■ **Parts of the exercise**
1 > List the practices that the Lent sermon says Presbyterians now use to acknowledge Lent.
2 > Print word for word the part of the Lent sermon that begins at the words "After becoming Presbyterian, I" and stops after "even celebrate Christmas.".

Creative Re-Membering
John Shuck
First Presbyterian Church
Elizabethton, Tennessee
February 21st, 2010
Deuteronomy 26:1-11
Luke 4:1-13
John Shuck
First Presbyterian Church
Elizabethton, Tennessee
February 21st, 2010
Deuteronomy 26:1-11
Luke 4:1-13
Today is the first Sunday of Lent. Since I attended Baptist and Pentecostal churches growing up, Lent was not on the radar. I secretly envied my Catholic neighbor and best friend because he seemed to have all kinds of churchy parties, events, and saints. We were pretty much a dry bunch in comparison.
The big question around their house at this time of year was what will you give up for Lent? When I told my mom I was going to give up vegetables for Lent she wasn’t amused.
“We don’t do that,” she said.
After becoming Presbyterian, I was introduced to Lent. Kind of Lent Lite. Some people get into it and some don’t. Those who were Presbyterian before the 1970s and the liturgical renewal probably didn’t do much for Lent either. Our Presbyterian forebears were highly suspicious of any kind of “Romanist” activity. They didn’t even celebrate Christmas.
Nowadays we Presbyterians do acknowledge Lent. We have the ashes on the communion table, purple paraments, a song about Jesus walking the lonesome valley, and a reading from the lectionary (definitely not a Puritan practice),
Recognizing Lent is a way to connect to our deeper past. We now realize that our Puritan ancestors might have been a bit zealous in stripping away all of the traditions. We have a better sense of our history than they did and now know that in the early centuries the church developed this period of Lent leading up to Easter. It was a time for those who wished to join the Christian faith to be instructed in preparation for baptism on Easter Sunday.

■ **Data section**

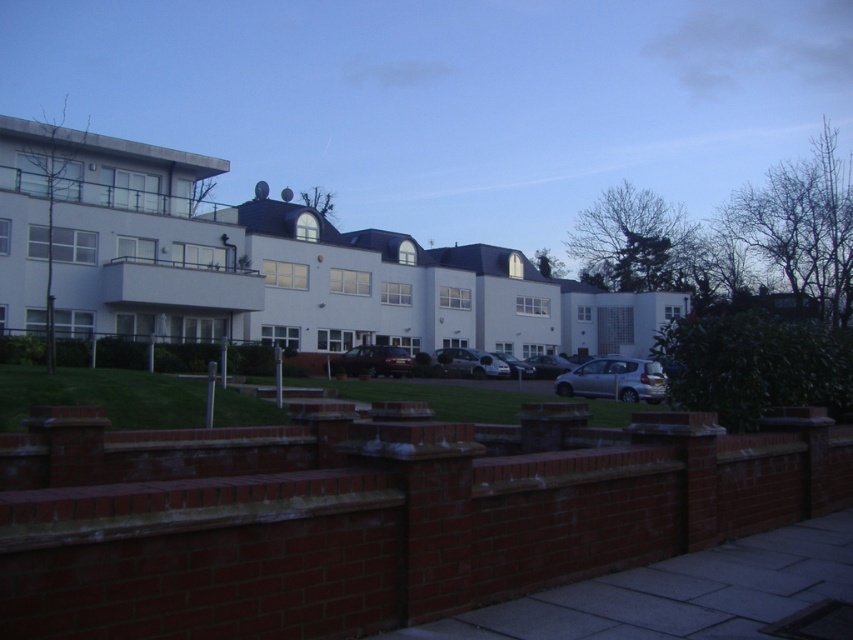
You are a delivery person trying to park your vehicle in the residential complex. You see a satin black car at center and a shiny silver car at center. Which car is blocking the parking spot?

The satin black car at center is positioned over the shiny silver car at center, so the satin black car is blocking the parking spot.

■ **Task-by-task outputs**
1 >
- ashes on the communion table
- purple paraments
- a song about Jesus walking the lonesome valley
- a reading from the lectionary

2 >
After becoming Presbyterian, I was introduced to Lent. Kind of Lent Lite. Some people get into it and some don’t. Those who were Presbyterian before the 1970s and the liturgical renewal probably didn’t do much for Lent either. Our Presbyterian forebears were highly suspicious of any kind of “Romanist” activity. They didn’t even celebrate Christmas.